Most crops seem to be holding up OK, and Daniels said rice has done extremely well in the heat.
“The rice is cutting really well,” he said. “I rode the combine with the farmers down at Angelina (Plantation), and some of that rice was 200 bushels (per acre) at green weight. At dry weight — once they’ve dried it out — it will probably be something like 170 bushels.”
Soybeans are also faring well despite the intense summer heat.
“I don’t think this dry hot weather will affect the beans as much as the corn,” Daniels said. “The lowest yield I have heard for soybeans was 40 (bushels per acre) and the highest was 55.”
Early corn did not fare well, though, and it’s coming in at 40 to 50 bushels per acre.
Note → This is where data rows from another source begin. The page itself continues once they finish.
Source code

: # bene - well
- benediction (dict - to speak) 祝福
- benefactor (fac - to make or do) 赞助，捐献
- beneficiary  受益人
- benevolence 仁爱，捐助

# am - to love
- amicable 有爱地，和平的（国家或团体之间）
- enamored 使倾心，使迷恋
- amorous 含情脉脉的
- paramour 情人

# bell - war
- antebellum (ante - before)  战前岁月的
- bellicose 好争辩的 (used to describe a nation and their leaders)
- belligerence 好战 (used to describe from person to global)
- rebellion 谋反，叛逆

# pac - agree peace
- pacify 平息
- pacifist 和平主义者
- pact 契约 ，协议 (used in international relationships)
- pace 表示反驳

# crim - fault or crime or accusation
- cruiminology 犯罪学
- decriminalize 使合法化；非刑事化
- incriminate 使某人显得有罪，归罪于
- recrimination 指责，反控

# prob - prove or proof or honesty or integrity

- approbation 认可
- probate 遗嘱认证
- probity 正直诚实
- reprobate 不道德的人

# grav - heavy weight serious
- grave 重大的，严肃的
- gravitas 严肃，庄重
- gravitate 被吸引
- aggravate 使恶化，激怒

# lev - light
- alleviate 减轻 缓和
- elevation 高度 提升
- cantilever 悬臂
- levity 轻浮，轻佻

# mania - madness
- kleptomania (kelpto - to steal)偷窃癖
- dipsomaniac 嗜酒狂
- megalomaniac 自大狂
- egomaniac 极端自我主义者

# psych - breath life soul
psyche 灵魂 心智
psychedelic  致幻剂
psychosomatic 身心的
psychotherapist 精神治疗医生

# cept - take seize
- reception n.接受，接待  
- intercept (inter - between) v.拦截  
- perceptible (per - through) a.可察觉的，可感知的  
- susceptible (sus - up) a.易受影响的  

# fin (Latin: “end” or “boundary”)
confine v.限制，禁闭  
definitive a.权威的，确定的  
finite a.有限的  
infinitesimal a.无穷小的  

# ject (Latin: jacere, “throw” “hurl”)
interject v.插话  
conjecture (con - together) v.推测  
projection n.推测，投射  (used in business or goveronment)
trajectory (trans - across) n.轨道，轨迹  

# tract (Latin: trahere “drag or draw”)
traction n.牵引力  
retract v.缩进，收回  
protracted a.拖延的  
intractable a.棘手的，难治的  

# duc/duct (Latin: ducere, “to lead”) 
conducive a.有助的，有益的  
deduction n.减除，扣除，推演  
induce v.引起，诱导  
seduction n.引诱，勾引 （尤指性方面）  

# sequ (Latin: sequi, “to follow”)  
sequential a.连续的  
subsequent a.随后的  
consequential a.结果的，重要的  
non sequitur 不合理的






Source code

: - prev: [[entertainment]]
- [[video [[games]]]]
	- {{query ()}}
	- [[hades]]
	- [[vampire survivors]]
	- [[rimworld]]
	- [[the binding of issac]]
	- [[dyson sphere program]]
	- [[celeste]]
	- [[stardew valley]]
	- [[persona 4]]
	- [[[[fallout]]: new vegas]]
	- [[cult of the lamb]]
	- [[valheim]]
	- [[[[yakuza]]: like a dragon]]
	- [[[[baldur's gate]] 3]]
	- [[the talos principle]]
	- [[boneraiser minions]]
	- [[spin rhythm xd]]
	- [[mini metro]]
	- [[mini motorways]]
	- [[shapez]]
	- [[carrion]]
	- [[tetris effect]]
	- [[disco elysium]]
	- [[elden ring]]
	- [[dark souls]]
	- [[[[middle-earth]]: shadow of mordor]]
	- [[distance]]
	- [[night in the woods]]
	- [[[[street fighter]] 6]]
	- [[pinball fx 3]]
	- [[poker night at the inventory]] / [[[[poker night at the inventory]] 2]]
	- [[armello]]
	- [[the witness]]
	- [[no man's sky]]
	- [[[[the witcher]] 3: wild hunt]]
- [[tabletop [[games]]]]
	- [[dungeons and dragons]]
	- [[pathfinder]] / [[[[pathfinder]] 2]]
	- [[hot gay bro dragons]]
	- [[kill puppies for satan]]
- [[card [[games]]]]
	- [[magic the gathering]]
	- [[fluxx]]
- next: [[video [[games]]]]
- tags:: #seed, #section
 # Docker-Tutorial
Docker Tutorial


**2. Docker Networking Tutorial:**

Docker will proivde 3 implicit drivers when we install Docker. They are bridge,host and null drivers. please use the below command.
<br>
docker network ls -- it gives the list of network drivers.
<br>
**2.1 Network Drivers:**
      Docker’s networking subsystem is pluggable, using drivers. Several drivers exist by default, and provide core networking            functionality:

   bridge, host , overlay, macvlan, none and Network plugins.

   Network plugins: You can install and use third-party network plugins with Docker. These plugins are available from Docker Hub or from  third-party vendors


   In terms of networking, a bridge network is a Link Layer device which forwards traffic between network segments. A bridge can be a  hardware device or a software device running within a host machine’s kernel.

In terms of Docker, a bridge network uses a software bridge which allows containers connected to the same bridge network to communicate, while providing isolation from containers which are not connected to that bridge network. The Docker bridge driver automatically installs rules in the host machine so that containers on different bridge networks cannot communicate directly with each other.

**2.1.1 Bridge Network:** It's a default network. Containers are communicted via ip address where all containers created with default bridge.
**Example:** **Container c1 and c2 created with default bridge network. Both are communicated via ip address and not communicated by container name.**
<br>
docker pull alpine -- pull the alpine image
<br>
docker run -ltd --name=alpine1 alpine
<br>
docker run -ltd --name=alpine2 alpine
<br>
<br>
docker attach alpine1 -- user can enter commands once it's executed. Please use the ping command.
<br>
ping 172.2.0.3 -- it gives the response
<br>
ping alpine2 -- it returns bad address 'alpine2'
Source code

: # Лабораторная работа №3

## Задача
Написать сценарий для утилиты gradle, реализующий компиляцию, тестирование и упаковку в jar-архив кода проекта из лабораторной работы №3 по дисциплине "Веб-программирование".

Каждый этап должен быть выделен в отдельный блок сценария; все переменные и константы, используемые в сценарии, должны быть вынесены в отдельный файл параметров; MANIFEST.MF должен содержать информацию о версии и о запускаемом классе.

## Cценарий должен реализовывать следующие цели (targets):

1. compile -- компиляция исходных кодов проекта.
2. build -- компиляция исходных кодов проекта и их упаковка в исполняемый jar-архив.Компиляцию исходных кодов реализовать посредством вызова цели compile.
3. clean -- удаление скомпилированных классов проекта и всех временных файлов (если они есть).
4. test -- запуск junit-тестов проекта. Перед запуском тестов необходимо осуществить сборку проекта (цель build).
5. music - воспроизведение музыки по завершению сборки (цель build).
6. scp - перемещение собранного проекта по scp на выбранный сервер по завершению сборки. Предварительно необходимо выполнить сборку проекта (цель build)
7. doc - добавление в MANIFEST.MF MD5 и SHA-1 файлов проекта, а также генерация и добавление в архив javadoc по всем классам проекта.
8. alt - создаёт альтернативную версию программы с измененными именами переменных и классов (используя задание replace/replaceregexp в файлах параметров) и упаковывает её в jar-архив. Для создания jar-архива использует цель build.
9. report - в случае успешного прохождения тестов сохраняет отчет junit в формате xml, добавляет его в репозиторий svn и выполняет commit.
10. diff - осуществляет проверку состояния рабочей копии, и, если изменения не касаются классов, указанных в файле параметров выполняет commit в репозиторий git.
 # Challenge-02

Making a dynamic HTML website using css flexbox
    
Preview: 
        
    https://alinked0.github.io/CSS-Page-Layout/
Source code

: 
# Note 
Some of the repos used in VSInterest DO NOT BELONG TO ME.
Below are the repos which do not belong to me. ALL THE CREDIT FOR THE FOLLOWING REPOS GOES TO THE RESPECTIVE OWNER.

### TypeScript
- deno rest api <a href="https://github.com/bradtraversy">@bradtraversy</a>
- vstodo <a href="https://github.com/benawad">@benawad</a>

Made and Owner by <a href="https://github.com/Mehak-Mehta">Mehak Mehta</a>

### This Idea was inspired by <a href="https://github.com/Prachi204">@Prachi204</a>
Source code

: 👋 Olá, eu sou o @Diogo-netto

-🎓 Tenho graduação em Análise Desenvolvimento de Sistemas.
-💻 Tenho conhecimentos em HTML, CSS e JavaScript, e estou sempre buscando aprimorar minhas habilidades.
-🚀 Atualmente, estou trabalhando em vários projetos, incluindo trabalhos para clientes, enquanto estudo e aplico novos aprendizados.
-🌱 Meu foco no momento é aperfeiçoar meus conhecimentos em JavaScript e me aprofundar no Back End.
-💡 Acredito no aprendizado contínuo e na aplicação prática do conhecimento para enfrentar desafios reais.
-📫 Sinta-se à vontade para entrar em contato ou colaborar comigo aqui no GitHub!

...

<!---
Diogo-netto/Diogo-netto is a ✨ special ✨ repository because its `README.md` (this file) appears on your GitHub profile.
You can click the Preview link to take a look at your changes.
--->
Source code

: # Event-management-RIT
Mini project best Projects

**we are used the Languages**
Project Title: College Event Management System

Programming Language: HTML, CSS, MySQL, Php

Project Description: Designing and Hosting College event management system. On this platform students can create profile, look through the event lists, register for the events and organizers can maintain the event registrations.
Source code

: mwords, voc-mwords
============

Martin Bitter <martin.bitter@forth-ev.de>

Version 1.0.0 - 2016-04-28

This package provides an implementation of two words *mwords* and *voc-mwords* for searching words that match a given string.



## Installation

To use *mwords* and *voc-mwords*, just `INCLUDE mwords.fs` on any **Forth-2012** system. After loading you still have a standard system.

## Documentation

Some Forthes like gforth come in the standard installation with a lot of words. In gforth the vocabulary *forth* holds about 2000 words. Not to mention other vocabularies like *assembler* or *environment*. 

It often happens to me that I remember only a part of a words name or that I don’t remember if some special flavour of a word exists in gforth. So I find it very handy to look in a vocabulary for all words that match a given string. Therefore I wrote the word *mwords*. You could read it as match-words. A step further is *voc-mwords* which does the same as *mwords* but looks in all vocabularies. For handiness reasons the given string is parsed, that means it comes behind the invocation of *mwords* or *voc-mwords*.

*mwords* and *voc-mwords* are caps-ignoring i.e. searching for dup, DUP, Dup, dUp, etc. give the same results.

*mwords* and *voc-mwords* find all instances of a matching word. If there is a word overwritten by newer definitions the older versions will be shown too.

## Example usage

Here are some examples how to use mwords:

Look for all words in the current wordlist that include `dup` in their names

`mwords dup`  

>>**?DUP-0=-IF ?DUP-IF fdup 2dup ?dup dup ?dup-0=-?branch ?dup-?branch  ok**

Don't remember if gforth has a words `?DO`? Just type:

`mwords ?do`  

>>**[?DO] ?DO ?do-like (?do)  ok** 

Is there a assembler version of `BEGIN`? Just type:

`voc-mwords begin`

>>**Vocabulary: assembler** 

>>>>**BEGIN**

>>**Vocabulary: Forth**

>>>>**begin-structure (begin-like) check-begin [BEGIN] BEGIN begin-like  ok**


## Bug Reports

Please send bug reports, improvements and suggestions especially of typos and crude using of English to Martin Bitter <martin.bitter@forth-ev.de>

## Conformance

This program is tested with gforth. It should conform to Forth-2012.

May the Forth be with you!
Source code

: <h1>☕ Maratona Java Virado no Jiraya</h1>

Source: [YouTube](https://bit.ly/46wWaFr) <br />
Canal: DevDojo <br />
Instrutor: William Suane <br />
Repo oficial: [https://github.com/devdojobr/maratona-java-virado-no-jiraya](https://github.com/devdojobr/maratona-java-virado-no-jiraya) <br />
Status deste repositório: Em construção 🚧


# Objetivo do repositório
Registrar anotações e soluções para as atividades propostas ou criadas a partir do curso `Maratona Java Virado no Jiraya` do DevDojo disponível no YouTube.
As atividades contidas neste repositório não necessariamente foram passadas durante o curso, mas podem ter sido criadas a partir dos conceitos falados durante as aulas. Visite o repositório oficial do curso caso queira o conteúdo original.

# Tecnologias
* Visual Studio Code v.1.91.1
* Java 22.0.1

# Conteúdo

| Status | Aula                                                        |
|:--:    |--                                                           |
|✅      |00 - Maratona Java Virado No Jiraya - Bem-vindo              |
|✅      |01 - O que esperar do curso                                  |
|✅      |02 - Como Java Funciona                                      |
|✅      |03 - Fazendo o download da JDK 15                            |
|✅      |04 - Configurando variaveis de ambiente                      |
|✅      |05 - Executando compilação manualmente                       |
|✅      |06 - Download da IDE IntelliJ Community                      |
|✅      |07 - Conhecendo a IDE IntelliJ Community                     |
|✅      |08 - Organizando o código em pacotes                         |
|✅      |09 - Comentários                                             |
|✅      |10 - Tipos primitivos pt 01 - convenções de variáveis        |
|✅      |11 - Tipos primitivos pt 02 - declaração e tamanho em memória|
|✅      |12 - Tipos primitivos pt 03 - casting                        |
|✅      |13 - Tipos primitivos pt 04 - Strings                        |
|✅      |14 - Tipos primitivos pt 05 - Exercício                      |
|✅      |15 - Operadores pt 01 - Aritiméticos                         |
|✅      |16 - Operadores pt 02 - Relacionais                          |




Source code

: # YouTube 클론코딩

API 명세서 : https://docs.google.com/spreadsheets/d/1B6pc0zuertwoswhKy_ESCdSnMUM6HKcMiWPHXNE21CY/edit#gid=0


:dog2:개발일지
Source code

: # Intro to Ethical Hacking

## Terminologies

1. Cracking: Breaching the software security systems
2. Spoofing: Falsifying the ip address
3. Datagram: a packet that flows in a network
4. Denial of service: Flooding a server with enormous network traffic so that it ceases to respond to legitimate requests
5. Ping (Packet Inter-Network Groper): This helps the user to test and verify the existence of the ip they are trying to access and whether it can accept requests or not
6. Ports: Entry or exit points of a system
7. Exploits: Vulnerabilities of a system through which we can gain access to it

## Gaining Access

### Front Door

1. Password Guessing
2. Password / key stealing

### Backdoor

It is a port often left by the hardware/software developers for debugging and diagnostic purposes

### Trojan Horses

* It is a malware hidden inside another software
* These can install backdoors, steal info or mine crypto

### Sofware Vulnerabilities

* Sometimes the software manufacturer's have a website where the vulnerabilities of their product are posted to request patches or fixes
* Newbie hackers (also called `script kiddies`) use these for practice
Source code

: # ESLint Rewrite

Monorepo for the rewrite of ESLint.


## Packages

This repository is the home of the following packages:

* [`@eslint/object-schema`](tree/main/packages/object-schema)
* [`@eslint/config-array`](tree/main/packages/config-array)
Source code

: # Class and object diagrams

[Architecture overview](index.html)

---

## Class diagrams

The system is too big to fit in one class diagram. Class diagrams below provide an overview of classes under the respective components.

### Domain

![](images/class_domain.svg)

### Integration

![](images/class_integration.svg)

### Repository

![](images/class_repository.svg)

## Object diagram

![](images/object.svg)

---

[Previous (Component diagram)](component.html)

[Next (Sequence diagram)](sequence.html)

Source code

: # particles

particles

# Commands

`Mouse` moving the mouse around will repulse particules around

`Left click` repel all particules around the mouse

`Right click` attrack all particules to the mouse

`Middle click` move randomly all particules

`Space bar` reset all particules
“The thunderstorms and rain helped the late corn push up to 120 to 130 bushels an acre,” Daniels said.
The extension service director said that after this year’s loss of early corn, he expects to see the parish farm infrastructure develop a little more in the years to come.
“The irrigated corn hasn’t really suffered, and I think (this year) will drive some farmers to put in some irrigation,” he said.
With irrigation comes other issues, however, and Daniels said some farmers who sank irrigation wells have had wells that have started pumping salt water, which can damage plants and crop yields.
The extension service is conducting soybean variety tests to determine which varieties can best tolerate salt, he said.